→ **TASK INSTRUCTIONS**
Copy each record exactly, word for word.

→ **EXTRACTED MATERIAL**
- - -
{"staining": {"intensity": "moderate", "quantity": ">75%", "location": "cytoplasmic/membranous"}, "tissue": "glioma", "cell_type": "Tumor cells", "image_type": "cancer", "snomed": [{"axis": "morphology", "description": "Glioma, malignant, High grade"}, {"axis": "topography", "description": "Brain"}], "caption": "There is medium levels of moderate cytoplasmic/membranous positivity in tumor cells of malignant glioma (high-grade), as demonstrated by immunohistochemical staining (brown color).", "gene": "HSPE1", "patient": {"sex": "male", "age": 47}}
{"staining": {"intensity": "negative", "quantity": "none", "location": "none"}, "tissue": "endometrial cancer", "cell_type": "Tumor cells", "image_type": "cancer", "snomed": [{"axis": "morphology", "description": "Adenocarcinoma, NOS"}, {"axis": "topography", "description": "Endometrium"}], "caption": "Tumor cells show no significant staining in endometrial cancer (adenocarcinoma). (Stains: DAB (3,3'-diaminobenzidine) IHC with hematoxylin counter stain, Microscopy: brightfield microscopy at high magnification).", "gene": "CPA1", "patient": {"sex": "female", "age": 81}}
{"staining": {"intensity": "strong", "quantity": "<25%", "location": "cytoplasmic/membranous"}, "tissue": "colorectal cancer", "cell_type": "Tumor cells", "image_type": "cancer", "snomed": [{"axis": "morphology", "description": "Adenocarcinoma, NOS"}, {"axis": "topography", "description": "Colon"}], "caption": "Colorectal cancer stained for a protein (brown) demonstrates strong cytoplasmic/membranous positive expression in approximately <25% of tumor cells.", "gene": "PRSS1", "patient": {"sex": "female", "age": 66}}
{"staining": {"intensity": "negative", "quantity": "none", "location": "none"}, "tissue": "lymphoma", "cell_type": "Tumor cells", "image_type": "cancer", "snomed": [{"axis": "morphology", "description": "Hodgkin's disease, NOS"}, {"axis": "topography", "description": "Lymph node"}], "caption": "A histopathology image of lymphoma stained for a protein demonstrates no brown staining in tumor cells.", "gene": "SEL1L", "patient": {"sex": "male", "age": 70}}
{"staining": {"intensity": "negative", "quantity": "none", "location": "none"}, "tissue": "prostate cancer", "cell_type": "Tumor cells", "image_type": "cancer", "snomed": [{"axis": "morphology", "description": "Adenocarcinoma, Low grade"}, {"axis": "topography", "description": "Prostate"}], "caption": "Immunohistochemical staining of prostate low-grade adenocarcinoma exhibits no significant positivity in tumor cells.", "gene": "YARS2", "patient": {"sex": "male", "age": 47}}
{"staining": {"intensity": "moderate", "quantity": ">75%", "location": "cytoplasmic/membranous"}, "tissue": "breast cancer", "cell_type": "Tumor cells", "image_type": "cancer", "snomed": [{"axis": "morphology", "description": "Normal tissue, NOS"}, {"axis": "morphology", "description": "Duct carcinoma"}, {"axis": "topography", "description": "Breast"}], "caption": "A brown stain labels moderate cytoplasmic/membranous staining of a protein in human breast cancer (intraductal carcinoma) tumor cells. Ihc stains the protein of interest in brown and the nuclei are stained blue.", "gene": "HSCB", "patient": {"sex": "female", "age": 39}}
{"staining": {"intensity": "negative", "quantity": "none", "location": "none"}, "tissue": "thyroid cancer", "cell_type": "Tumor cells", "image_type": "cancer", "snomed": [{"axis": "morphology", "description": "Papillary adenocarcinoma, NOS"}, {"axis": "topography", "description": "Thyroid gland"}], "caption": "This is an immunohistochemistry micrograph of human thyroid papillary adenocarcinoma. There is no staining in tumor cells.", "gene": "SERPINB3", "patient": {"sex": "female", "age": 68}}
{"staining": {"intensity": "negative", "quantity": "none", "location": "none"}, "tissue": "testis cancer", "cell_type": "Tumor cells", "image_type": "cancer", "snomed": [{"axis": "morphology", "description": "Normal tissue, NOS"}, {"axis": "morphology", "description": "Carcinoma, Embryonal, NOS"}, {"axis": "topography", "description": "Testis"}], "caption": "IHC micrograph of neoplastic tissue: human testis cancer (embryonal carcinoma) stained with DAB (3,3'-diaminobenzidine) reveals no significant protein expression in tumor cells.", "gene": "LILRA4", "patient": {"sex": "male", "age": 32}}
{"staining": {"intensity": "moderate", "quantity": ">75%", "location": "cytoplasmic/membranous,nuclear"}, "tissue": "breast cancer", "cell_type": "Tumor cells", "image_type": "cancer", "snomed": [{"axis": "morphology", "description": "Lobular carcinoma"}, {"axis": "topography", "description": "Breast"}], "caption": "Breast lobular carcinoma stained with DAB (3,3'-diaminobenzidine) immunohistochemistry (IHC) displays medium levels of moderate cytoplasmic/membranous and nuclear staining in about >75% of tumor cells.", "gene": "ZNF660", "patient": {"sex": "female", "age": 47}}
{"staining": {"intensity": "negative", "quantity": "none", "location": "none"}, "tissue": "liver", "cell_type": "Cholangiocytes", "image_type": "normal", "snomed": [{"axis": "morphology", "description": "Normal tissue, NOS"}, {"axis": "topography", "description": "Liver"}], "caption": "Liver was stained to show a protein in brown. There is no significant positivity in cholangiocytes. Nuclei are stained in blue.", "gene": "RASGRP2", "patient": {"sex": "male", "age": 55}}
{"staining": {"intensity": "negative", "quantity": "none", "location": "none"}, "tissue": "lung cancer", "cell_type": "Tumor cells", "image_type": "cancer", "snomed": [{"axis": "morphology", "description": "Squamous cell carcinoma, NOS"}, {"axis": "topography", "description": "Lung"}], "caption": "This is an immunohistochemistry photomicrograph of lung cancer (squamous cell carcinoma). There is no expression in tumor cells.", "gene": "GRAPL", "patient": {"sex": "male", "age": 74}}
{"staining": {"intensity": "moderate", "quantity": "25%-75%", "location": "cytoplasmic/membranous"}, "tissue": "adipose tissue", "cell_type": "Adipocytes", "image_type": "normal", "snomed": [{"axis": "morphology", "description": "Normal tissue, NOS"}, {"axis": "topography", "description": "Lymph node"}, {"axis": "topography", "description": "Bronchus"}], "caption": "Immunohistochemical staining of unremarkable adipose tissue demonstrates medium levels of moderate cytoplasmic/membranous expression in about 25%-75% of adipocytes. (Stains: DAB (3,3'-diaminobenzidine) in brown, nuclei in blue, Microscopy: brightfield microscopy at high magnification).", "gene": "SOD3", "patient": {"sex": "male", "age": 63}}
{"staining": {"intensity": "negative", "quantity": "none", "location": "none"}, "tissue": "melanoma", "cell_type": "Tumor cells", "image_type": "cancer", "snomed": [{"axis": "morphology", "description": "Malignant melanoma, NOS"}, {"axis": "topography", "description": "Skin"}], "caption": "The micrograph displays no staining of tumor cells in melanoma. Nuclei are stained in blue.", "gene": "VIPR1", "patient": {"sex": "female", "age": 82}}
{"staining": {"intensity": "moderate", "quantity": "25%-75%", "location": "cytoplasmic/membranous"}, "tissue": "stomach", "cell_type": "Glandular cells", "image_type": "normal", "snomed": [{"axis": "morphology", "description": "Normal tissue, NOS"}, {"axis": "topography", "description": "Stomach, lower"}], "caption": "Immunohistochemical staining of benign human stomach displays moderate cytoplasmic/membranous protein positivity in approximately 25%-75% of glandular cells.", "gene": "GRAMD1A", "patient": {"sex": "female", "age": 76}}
- - -
→ **COMPLETED EXERCISE**
{"staining": {"intensity": "moderate", "quantity": ">75%", "location": "cytoplasmic/membranous"}, "tissue": "glioma", "cell_type": "Tumor cells", "image_type": "cancer", "snomed": [{"axis": "morphology", "description": "Glioma, malignant, High grade"}, {"axis": "topography", "description": "Brain"}], "caption": "There is medium levels of moderate cytoplasmic/membranous positivity in tumor cells of malignant glioma (high-grade), as demonstrated by immunohistochemical staining (brown color).", "gene": "HSPE1", "patient": {"sex": "male", "age": 47}}
{"staining": {"intensity": "negative", "quantity": "none", "location": "none"}, "tissue": "endometrial cancer", "cell_type": "Tumor cells", "image_type": "cancer", "snomed": [{"axis": "morphology", "description": "Adenocarcinoma, NOS"}, {"axis": "topography", "description": "Endometrium"}], "caption": "Tumor cells show no significant staining in endometrial cancer (adenocarcinoma). (Stains: DAB (3,3'-diaminobenzidine) IHC with hematoxylin counter stain, Microscopy: brightfield microscopy at high magnification).", "gene": "CPA1", "patient": {"sex": "female", "age": 81}}
{"staining": {"intensity": "strong", "quantity": "<25%", "location": "cytoplasmic/membranous"}, "tissue": "colorectal cancer", "cell_type": "Tumor cells", "image_type": "cancer", "snomed": [{"axis": "morphology", "description": "Adenocarcinoma, NOS"}, {"axis": "topography", "description": "Colon"}], "caption": "Colorectal cancer stained for a protein (brown) demonstrates strong cytoplasmic/membranous positive expression in approximately <25% of tumor cells.", "gene": "PRSS1", "patient": {"sex": "female", "age": 66}}
{"staining": {"intensity": "negative", "quantity": "none", "location": "none"}, "tissue": "lymphoma", "cell_type": "Tumor cells", "image_type": "cancer", "snomed": [{"axis": "morphology", "description": "Hodgkin's disease, NOS"}, {"axis": "topography", "description": "Lymph node"}], "caption": "A histopathology image of lymphoma stained for a protein demonstrates no brown staining in tumor cells.", "gene": "SEL1L", "patient": {"sex": "male", "age": 70}}
{"staining": {"intensity": "negative", "quantity": "none", "location": "none"}, "tissue": "prostate cancer", "cell_type": "Tumor cells", "image_type": "cancer", "snomed": [{"axis": "morphology", "description": "Adenocarcinoma, Low grade"}, {"axis": "topography", "description": "Prostate"}], "caption": "Immunohistochemical staining of prostate low-grade adenocarcinoma exhibits no significant positivity in tumor cells.", "gene": "YARS2", "patient": {"sex": "male", "age": 47}}
{"staining": {"intensity": "moderate", "quantity": ">75%", "location": "cytoplasmic/membranous"}, "tissue": "breast cancer", "cell_type": "Tumor cells", "image_type": "cancer", "snomed": [{"axis": "morphology", "description": "Normal tissue, NOS"}, {"axis": "morphology", "description": "Duct carcinoma"}, {"axis": "topography", "description": "Breast"}], "caption": "A brown stain labels moderate cytoplasmic/membranous staining of a protein in human breast cancer (intraductal carcinoma) tumor cells. Ihc stains the protein of interest in brown and the nuclei are stained blue.", "gene": "HSCB", "patient": {"sex": "female", "age": 39}}
{"staining": {"intensity": "negative", "quantity": "none", "location": "none"}, "tissue": "thyroid cancer", "cell_type": "Tumor cells", "image_type": "cancer", "snomed": [{"axis": "morphology", "description": "Papillary adenocarcinoma, NOS"}, {"axis": "topography", "description": "Thyroid gland"}], "caption": "This is an immunohistochemistry micrograph of human thyroid papillary adenocarcinoma. There is no staining in tumor cells.", "gene": "SERPINB3", "patient": {"sex": "female", "age": 68}}
{"staining": {"intensity": "negative", "quantity": "none", "location": "none"}, "tissue": "testis cancer", "cell_type": "Tumor cells", "image_type": "cancer", "snomed": [{"axis": "morphology", "description": "Normal tissue, NOS"}, {"axis": "morphology", "description": "Carcinoma, Embryonal, NOS"}, {"axis": "topography", "description": "Testis"}], "caption": "IHC micrograph of neoplastic tissue: human testis cancer (embryonal carcinoma) stained with DAB (3,3'-diaminobenzidine) reveals no significant protein expression in tumor cells.", "gene": "LILRA4", "patient": {"sex": "male", "age": 32}}
{"staining": {"intensity": "moderate", "quantity": ">75%", "location": "cytoplasmic/membranous,nuclear"}, "tissue": "breast cancer", "cell_type": "Tumor cells", "image_type": "cancer", "snomed": [{"axis": "morphology", "description": "Lobular carcinoma"}, {"axis": "topography", "description": "Breast"}], "caption": "Breast lobular carcinoma stained with DAB (3,3'-diaminobenzidine) immunohistochemistry (IHC) displays medium levels of moderate cytoplasmic/membranous and nuclear staining in about >75% of tumor cells.", "gene": "ZNF660", "patient": {"sex": "female", "age": 47}}
{"staining": {"intensity": "negative", "quantity": "none", "location": "none"}, "tissue": "liver", "cell_type": "Cholangiocytes", "image_type": "normal", "snomed": [{"axis": "morphology", "description": "Normal tissue, NOS"}, {"axis": "topography", "description": "Liver"}], "caption": "Liver was stained to show a protein in brown. There is no significant positivity in cholangiocytes. Nuclei are stained in blue.", "gene": "RASGRP2", "patient": {"sex": "male", "age": 55}}
{"staining": {"intensity": "negative", "quantity": "none", "location": "none"}, "tissue": "lung cancer", "cell_type": "Tumor cells", "image_type": "cancer", "snomed": [{"axis": "morphology", "description": "Squamous cell carcinoma, NOS"}, {"axis": "topography", "description": "Lung"}], "caption": "This is an immunohistochemistry photomicrograph of lung cancer (squamous cell carcinoma). There is no expression in tumor cells.", "gene": "GRAPL", "patient": {"sex": "male", "age": 74}}
{"staining": {"intensity": "moderate", "quantity": "25%-75%", "location": "cytoplasmic/membranous"}, "tissue": "adipose tissue", "cell_type": "Adipocytes", "image_type": "normal", "snomed": [{"axis": "morphology", "description": "Normal tissue, NOS"}, {"axis": "topography", "description": "Lymph node"}, {"axis": "topography", "description": "Bronchus"}], "caption": "Immunohistochemical staining of unremarkable adipose tissue demonstrates medium levels of moderate cytoplasmic/membranous expression in about 25%-75% of adipocytes. (Stains: DAB (3,3'-diaminobenzidine) in brown, nuclei in blue, Microscopy: brightfield microscopy at high magnification).", "gene": "SOD3", "patient": {"sex": "male", "age": 63}}
{"staining": {"intensity": "negative", "quantity": "none", "location": "none"}, "tissue": "melanoma", "cell_type": "Tumor cells", "image_type": "cancer", "snomed": [{"axis": "morphology", "description": "Malignant melanoma, NOS"}, {"axis": "topography", "description": "Skin"}], "caption": "The micrograph displays no staining of tumor cells in melanoma. Nuclei are stained in blue.", "gene": "VIPR1", "patient": {"sex": "female", "age": 82}}
{"staining": {"intensity": "moderate", "quantity": "25%-75%", "location": "cytoplasmic/membranous"}, "tissue": "stomach", "cell_type": "Glandular cells", "image_type": "normal", "snomed": [{"axis": "morphology", "description": "Normal tissue, NOS"}, {"axis": "topography", "description": "Stomach, lower"}], "caption": "Immunohistochemical staining of benign human stomach displays moderate cytoplasmic/membranous protein positivity in approximately 25%-75% of glandular cells.", "gene": "GRAMD1A", "patient": {"sex": "female", "age": 76}}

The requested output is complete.